Short task 1: Rewrite the entries starting at "columns swapped: Laps <-> Laps Led" and ending at "Scott Pruett | Car Color: White -> Orange", replacing "Car Color" with "Paint Color" and leaving everything else unchanged.

Extract provided:
++++++

Historic Ruling by the Rome Court: MiC Grants for Culture Are Not Subject to Seizure


A ruling by the Court of Rome recognizes that grants from the Ministry of Culture earmarked for public interest purposes are exempt from seizure. Following the ruling, the Revenue Agency—Collection Division withdrew its seizure order. The news was reported by IsICult and AgCult.

The Court of Rome has ruled that grants from the Ministry of Culture intended for activities of public interest in the cultural sector are exempt from seizure, in a decision addressing the application of Article 9 of Decree-Law No. 201 of 2024, converted into Law No. 16 of 2025, containing urgent measures regarding culture. The case was reported by IsICult, the Italian Institute for the Cultural Industry, an independent research center specializing in cultural industries and the relationships between culture, media, and society, which is also committed to transparency in the use of public resources allocated to culture. The press release was subsequently republished by the AgCult news agency.

The decision concerns proceedings initiated by a nonprofit organization that had filed an objection to enforcement after the Ministry of Culture had seized the remaining balance of a grant intended for activities and initiatives promoting film and audiovisual media.

In an order issued on April 27 and published on May 5, 2026, Enforcement Judge Giulia Messina of the Third Civil Section of the Court of Rome granted the organization’s motion for preliminary relief, recognizing that the funding fell within the scope of Article 9 of the legislation. The provision stipulates that funds from the Ministry of Culture allocated, on the basis of a law or administrative measure, to a public service aimed at the protection and promotion of cultural heritage cannot be subject to enforcement proceedings.

++++++

Given data:
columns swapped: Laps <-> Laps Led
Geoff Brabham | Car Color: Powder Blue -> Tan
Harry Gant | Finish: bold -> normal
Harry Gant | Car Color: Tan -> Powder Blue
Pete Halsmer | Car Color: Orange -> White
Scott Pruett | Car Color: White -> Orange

++++++

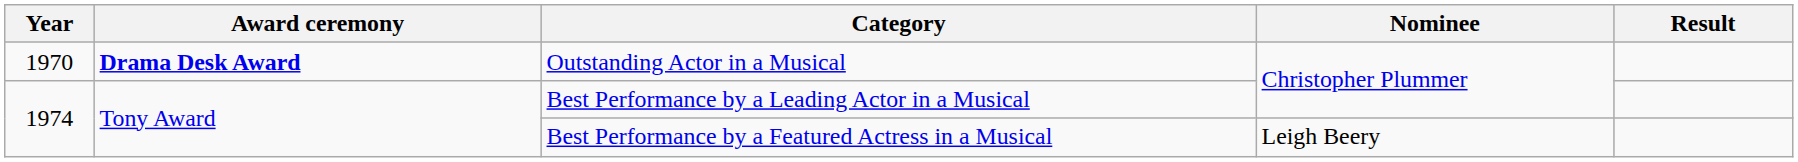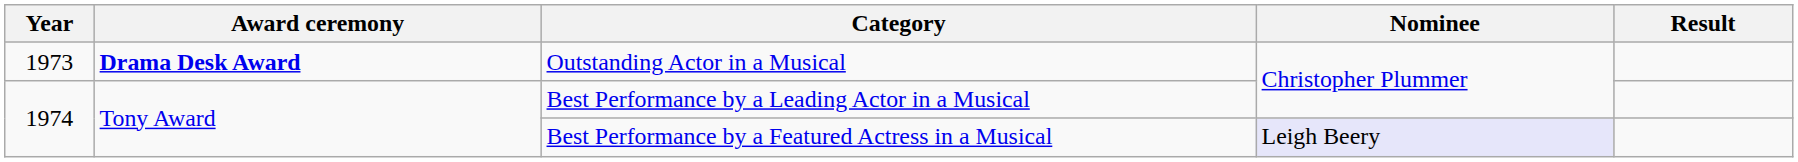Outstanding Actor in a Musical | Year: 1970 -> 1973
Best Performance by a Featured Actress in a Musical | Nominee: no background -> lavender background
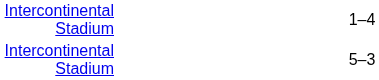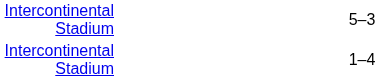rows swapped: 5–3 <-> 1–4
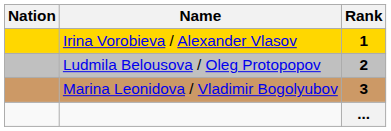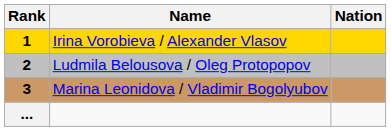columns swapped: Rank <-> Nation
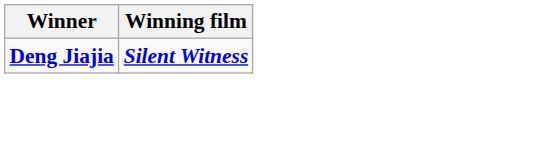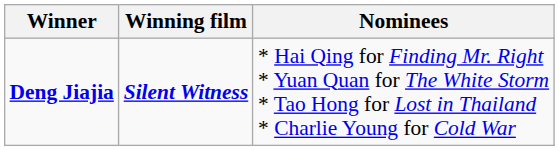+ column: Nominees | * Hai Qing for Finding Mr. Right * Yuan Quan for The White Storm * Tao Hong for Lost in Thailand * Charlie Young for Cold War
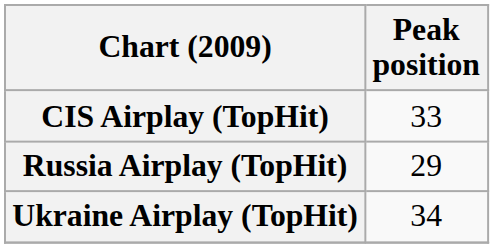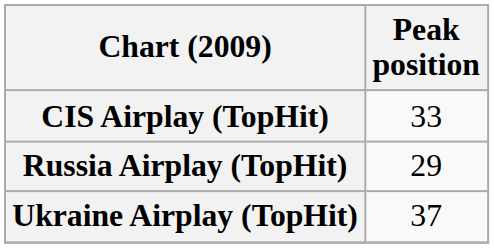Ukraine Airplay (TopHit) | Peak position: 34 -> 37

++++++

Short task 2: In the article on the Rome court ruling about Ministry of Culture grants, which judge issued the order granting the organization's motion for preliminary relief?

Task solution 1:
columns swapped: Laps <-> Laps Led
Geoff Brabham | Paint Color: Powder Blue -> Tan
Harry Gant | Finish: bold -> normal
Harry Gant | Paint Color: Tan -> Powder Blue
Pete Halsmer | Paint Color: Orange -> White
Scott Pruett | Paint Color: White -> Orange

Task solution 2: Enforcement Judge Giulia Messina of the Third Civil Section of the Court of Rome.